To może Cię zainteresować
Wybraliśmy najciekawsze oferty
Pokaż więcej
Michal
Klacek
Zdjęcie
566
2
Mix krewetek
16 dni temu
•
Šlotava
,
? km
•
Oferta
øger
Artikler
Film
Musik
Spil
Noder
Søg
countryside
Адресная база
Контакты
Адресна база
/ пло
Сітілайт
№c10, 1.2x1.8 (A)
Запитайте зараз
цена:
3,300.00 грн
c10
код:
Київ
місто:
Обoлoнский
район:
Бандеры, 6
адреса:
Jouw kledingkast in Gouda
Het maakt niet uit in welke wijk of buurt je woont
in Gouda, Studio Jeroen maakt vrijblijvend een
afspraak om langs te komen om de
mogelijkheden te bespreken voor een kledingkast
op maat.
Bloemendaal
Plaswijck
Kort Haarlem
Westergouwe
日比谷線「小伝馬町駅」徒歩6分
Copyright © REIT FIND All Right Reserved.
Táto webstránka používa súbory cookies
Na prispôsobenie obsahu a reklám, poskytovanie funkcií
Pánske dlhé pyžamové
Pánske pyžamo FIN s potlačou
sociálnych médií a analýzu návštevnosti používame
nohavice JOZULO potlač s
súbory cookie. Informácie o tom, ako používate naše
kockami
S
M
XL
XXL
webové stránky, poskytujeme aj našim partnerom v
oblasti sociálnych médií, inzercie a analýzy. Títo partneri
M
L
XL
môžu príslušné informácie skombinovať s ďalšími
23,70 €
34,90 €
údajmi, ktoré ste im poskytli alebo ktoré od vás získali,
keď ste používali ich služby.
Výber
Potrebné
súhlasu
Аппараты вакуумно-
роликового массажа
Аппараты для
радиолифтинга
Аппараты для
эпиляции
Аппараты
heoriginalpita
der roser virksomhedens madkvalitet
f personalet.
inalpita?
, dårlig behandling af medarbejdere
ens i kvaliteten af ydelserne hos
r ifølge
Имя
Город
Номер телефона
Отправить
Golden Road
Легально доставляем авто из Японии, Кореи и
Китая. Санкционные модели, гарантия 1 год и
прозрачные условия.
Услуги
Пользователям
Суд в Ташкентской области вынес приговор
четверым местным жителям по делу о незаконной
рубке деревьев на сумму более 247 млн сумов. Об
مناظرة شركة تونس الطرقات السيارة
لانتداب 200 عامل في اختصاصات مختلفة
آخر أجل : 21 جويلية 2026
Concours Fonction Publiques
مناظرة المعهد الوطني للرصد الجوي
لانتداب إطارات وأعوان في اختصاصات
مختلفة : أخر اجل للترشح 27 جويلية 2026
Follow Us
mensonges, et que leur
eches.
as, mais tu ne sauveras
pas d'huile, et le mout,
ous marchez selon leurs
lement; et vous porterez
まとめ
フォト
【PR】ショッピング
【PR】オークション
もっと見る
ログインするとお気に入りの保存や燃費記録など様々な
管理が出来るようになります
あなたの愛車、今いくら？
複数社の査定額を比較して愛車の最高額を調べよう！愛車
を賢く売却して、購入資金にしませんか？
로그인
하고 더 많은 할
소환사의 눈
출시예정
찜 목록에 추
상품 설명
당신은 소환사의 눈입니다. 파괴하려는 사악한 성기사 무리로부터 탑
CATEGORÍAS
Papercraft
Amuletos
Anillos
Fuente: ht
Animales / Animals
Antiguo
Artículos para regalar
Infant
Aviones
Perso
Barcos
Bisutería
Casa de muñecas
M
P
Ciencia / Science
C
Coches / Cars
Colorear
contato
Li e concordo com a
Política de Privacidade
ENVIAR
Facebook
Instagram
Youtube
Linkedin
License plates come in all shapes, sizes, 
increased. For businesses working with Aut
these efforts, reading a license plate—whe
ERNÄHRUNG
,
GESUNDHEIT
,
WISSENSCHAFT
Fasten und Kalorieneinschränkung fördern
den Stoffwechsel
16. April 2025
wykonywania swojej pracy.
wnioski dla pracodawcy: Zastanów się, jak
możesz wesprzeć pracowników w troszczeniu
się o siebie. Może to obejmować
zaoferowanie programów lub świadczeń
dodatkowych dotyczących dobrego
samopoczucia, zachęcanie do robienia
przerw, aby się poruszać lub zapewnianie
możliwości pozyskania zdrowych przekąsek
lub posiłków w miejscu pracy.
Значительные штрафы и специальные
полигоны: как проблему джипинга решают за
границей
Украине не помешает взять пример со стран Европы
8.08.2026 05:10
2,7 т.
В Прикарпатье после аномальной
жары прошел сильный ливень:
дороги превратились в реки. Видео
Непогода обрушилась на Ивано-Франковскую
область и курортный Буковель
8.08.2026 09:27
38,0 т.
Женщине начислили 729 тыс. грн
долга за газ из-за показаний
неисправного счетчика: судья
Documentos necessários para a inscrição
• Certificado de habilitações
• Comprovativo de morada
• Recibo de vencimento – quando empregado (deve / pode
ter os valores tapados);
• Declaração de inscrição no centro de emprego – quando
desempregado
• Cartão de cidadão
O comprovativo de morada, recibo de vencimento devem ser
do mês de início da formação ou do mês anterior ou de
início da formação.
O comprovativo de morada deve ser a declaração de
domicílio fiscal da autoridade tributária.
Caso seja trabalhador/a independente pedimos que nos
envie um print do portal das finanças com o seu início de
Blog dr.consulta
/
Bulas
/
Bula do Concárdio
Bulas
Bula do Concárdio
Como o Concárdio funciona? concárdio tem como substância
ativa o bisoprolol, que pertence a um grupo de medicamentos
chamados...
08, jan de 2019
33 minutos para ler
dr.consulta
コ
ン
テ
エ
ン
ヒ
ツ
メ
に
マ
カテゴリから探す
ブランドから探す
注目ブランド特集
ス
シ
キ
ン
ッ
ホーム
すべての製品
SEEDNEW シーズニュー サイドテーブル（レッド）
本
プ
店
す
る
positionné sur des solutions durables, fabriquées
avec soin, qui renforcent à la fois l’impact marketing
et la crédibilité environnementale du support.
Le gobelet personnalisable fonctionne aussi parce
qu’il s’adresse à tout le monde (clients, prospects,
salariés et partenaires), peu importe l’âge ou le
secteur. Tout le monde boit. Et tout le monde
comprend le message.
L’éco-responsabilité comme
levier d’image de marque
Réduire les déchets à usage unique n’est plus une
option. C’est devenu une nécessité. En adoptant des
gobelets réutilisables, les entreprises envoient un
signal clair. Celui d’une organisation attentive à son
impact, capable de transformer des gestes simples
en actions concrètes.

To do: Go through the records from the first line and copy each one exactly, ending after the line that contains "آخر أجل : 21 جويلية 2026". Give nothing else.

Solution to the exercise:
To może Cię zainteresować
Wybraliśmy najciekawsze oferty
Pokaż więcej
Michal
Klacek
Zdjęcie
566
2
Mix krewetek
16 dni temu
•
Šlotava
,
? km
•
Oferta
øger
Artikler
Film
Musik
Spil
Noder
Søg
countryside
Адресная база
Контакты
Адресна база
/ пло
Сітілайт
№c10, 1.2x1.8 (A)
Запитайте зараз
цена:
3,300.00 грн
c10
код:
Київ
місто:
Обoлoнский
район:
Бандеры, 6
адреса:
Jouw kledingkast in Gouda
Het maakt niet uit in welke wijk of buurt je woont
in Gouda, Studio Jeroen maakt vrijblijvend een
afspraak om langs te komen om de
mogelijkheden te bespreken voor een kledingkast
op maat.
Bloemendaal
Plaswijck
Kort Haarlem
Westergouwe
日比谷線「小伝馬町駅」徒歩6分
Copyright © REIT FIND All Right Reserved.
Táto webstránka používa súbory cookies
Na prispôsobenie obsahu a reklám, poskytovanie funkcií
Pánske dlhé pyžamové
Pánske pyžamo FIN s potlačou
sociálnych médií a analýzu návštevnosti používame
nohavice JOZULO potlač s
súbory cookie. Informácie o tom, ako používate naše
kockami
S
M
XL
XXL
webové stránky, poskytujeme aj našim partnerom v
oblasti sociálnych médií, inzercie a analýzy. Títo partneri
M
L
XL
môžu príslušné informácie skombinovať s ďalšími
23,70 €
34,90 €
údajmi, ktoré ste im poskytli alebo ktoré od vás získali,
keď ste používali ich služby.
Výber
Potrebné
súhlasu
Аппараты вакуумно-
роликового массажа
Аппараты для
радиолифтинга
Аппараты для
эпиляции
Аппараты
heoriginalpita
der roser virksomhedens madkvalitet
f personalet.
inalpita?
, dårlig behandling af medarbejdere
ens i kvaliteten af ydelserne hos
r ifølge
Имя
Город
Номер телефона
Отправить
Golden Road
Легально доставляем авто из Японии, Кореи и
Китая. Санкционные модели, гарантия 1 год и
прозрачные условия.
Услуги
Пользователям
Суд в Ташкентской области вынес приговор
четверым местным жителям по делу о незаконной
рубке деревьев на сумму более 247 млн сумов. Об
مناظرة شركة تونس الطرقات السيارة
لانتداب 200 عامل في اختصاصات مختلفة
آخر أجل : 21 جويلية 2026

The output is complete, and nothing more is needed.